Il se montra également le défenseur infatigable des intérêts de ses mandants : pêcheurs bretons, agriculteurs, petits fonctionnaires.

On lui doit aussi un rapport documenté sur une proposition de loi de M. Tremintin tendant à introduire le bilinguisme dans les écoles primaires rurales, avec option pour le breton comme seconde langue, aux examens du baccalauréat.

En 1940, il fut l'un des 569 parlementaires qui votèrent la délégation de pouvoirs au Maréchal Pétain « sans être bien sûr, précise-t-il dans ses mémoires, que je faisais bien ».

Mais il ne tarda pas à prendre ses distances vis-à-vis du nouveau régime. Lié aux mouvements de résistance, il dut se cacher longtemps dans un couvent de religieuses.

Après la libération, il ne sollicita pas le renouvellement de son mandat parlementaire.

Désireux de travailler à la réconciliation des Français, il s'occupa des personnes incarcérées en raison de leur attitude sous l'occupation, fonda la Fraternité de Notre-Dame de la Merci et prit activement la défense des parlementaires inéligibles.
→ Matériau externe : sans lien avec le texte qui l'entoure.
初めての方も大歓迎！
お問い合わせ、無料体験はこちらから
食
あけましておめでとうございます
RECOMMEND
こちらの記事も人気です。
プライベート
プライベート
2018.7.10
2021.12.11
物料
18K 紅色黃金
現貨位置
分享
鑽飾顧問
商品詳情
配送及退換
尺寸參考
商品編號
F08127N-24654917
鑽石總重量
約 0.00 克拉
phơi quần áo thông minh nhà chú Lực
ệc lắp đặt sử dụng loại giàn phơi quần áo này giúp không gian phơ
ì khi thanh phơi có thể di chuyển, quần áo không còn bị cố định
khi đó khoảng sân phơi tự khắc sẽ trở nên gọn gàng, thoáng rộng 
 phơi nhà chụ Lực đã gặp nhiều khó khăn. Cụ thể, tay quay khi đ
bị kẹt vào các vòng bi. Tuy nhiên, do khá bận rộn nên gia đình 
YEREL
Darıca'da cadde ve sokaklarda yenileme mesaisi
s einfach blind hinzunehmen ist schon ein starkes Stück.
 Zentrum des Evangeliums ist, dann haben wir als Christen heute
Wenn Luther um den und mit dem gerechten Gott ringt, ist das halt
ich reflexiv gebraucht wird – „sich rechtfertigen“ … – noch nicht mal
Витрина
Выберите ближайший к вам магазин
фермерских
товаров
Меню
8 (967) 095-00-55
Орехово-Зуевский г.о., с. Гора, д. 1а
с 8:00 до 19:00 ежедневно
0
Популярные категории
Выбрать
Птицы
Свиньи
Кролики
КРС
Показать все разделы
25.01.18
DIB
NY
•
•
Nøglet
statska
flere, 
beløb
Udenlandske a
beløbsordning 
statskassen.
En même temps, il assuma la présidence des Anciens de la Troisième République.

Sa santé ébranlée lui interdira de parler en public, mais il continuera d'écrire et d'enrichir une œuvre très abondante.

Parmi ses principaux écrits, il faut mentionner : - Réponse à la revue Le Sillon, - Controverses sur l'école unique, - Controverses sur la religion, - La paix autour de l'école, - Vingt ans de conférences contradictoires : I. - Les raisons de la foi, II. - Attaques contre l'Eglise, III. - Catholicisme et progrès.
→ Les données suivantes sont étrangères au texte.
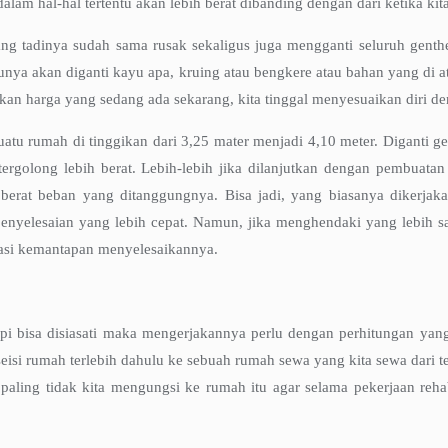
alam hal-hal tertentu akan lebih berat dibanding dengan dari ketika k
ng tadinya sudah sama rusak sekaligus juga mengganti seluruh genth
a akan diganti kayu apa, kruing atau bengkere atau bahan yang di at
aikan harga yang sedang ada sekarang, kita tinggal menyesuaikan diri 
suatu rumah di tinggikan dari 3,25 mater menjadi 4,10 meter. Diganti
golong lebih berat. Lebih-lebih jika dilanjutkan dengan pembuatan 
a berat beban yang ditanggungnya. Bisa jadi, yang biasanya dikerja
nyelesaian yang lebih cepat. Namun, jika menghendaki yang lebih san
tasi kemantapan menyelesaikannya.
pi bisa disiasati maka mengerjakannya perlu dengan perhitungan yang 
si rumah terlebih dahulu ke sebuah rumah sewa yang kita sewa dari teta
paling tidak kita mengungsi ke rumah itu agar selama pekerjaan reh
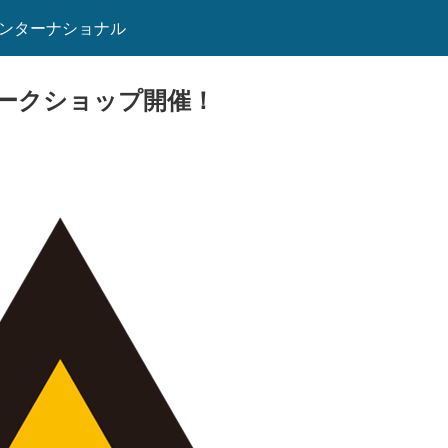
インターナショナル
ワークショップ開催！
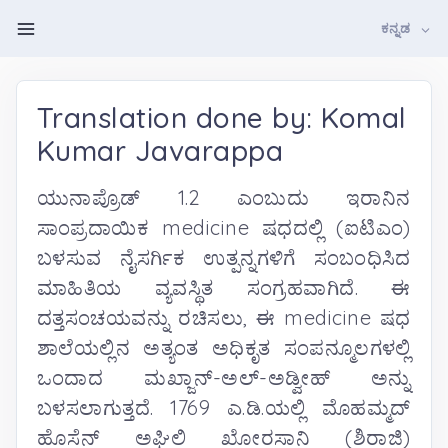
ಕನ್ನಡ
Translation done by: Komal
Kumar Javarappa
ಯುನಾಪ್ರೊಡ್ 1.2 ಎಂಬುದು ಇರಾನಿನ
ಸಾಂಪ್ರದಾಯಿಕ medicine ಷಧದಲ್ಲಿ (ಐಟಿಎಂ)
ಬಳಸುವ ನೈಸರ್ಗಿಕ ಉತ್ಪನ್ನಗಳಿಗೆ ಸಂಬಂಧಿಸಿದ
ಮಾಹಿತಿಯ ವ್ಯವಸ್ಥಿತ ಸಂಗ್ರಹವಾಗಿದೆ. ಈ
ದತ್ತಸಂಚಯವನ್ನು ರಚಿಸಲು, ಈ medicine ಷಧ
ಶಾಲೆಯಲ್ಲಿನ ಅತ್ಯಂತ ಅಧಿಕೃತ ಸಂಪನ್ಮೂಲಗಳಲ್ಲಿ
ಒಂದಾದ ಮಖ್ಜಾನ್-ಅಲ್-ಅಡ್ವೀಹ್ ಅನ್ನು
ಬಳಸಲಾಗುತ್ತದೆ. 1769 ಎ.ಡಿ.ಯಲ್ಲಿ ಮೊಹಮ್ಮದ್
ಹೊಸೆನ್ ಅಘಿಲಿ ಖೋರಸಾನಿ (ಶಿರಾಜಿ)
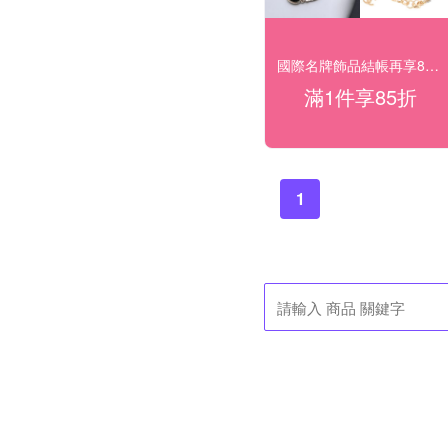
國際名牌飾品結帳再享85折
滿1件享85折
1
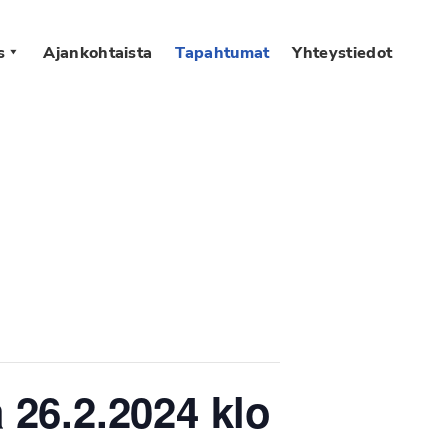
s
Ajankohtaista
Tapahtumat
Yhteystiedot
 26.2.2024 klo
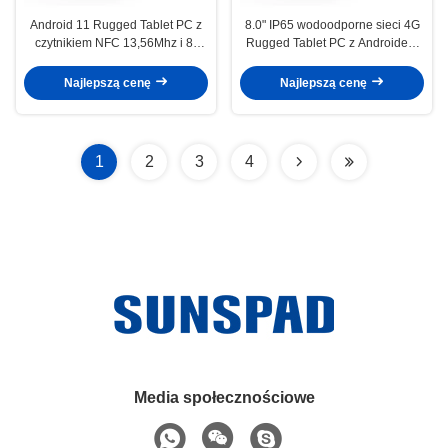
Android 11 Rugged Tablet PC z
8.0" IP65 wodoodporne sieci 4G
czytnikiem NFC 13,56Mhz i 8"
Rugged Tablet PC z Androidem
ekranem IPS do użytku
10.0 Octa Core GPS do użytku
przemysłowego
przemysłowego
Najlepszą cenę
Najlepszą cenę
1
2
3
4
Media społecznościowe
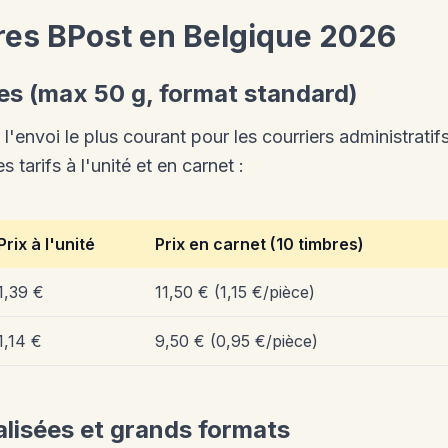
tres BPost en Belgique 2026
es (max 50 g, format standard)
 l'envoi le plus courant pour les courriers administratifs
 tarifs à l'unité et en carnet :
Prix à l'unité
Prix en carnet (10 timbres)
1,39 €
11,50 € (1,15 €/pièce)
1,14 €
9,50 € (0,95 €/pièce)
lisées et grands formats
- L'Heure des catholiques, - Journal d'un prêtre député, - Les crimes masqués du résistantilisme, - J'étais en prison et vous m'avez secouru, - Bréviaire des incroyants, - Ne jugez pas, - Carnets intimes.

Le chanoine Desgranges est mort à Limoges le 10 octobre 1958 à l'âge de 84 ans.
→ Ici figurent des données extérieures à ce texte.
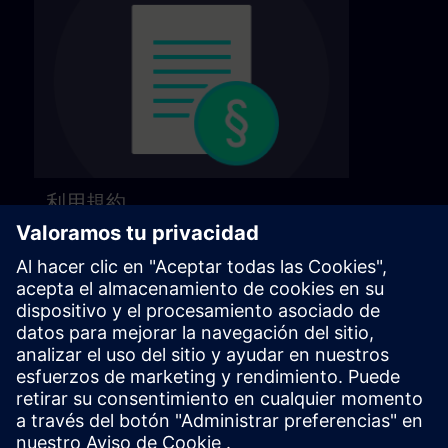
利用規約
利用規約については、次のページをご覧くだ
さい。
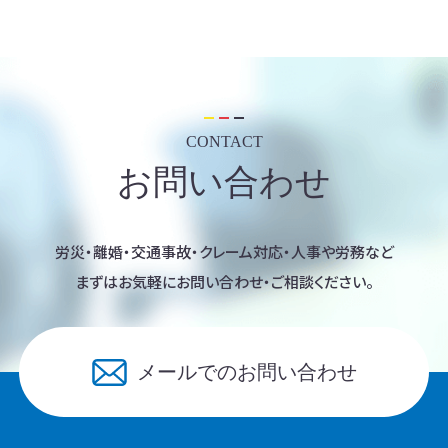
CONTACT
お問い合わせ
労災・離婚・交通事故・クレーム対応・人事や労務など
まずはお気軽にお問い合わせ・ご相談ください。
メールでのお問い合わせ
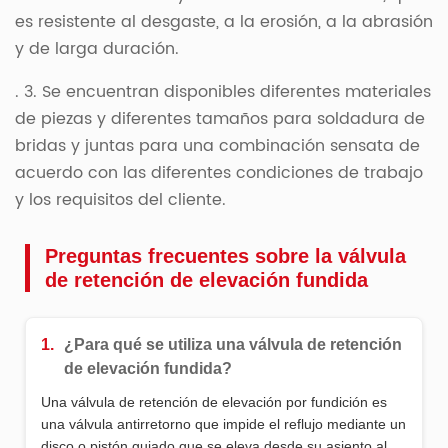
es resistente al desgaste, a la erosión, a la abrasión
y de larga duración.
. 3. Se encuentran disponibles diferentes materiales
de piezas y diferentes tamaños para soldadura de
bridas y juntas para una combinación sensata de
acuerdo con las diferentes condiciones de trabajo
y los requisitos del cliente.
Preguntas frecuentes sobre la válvula
de retención de elevación fundida
1.
¿Para qué se utiliza una válvula de retención
de elevación fundida?
Una válvula de retención de elevación por fundición es
una válvula antirretorno que impide el reflujo mediante un
disco o pistón guiado que se eleva desde su asiento al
Il était Officier de la Légion d'honneur et lauréat de l'Académie française.




Né le 12 janvier 1874 à Limoges (Haute Vienne)
Décédé le 10 octobre 1958 à Rodez (Aveyron)

Député du Morbihan de 1928 à 1942

(Voir première partie de la biographie dans le dictionnaire des parlementaires français 1889-1940, tome IV, p. 1413)

Pendant la seconde guerre mondiale, l'abbé Desgranges s'installe à La Tronche et cherche immédiatement à aider des Israëlites réfugiés dans le Dauphiné. Il ne tarde pas à prendre ses distances vis-à-vis du Gouvernement de Vichy et doit se cacher dans un couvent de religieuses.

Après la Libération, par sa décision du 31 décembre 1945, le Jury d'honneur le relève de l'inéligibilité qui le frappait en raison de son vote du 10 juillet 1940, favorable au projet de loi constitutionnelle. Cependant il ne fera plus acte de candidature électorale.

Désireux de travailler à la réconciliation des Français, il s'occupe des personnes incarcérées en raison de leur attitude sous l'Occupation, fonde la Fraternité de Notre-Dame-de-la-Merci et prend activement la défense des parlementaires inéligibles.

Il assume en même temps la présidence des Anciens de la IIIe République.

Sa santé ébranlée lui interdit de parler en public, lui qui avait prononcé non moins de 3 000 conférences contradictoires, mais il continue d'écrire et de compléter une œuvre très abondante.

Il meurt à Rodez le 10 octobre 1958.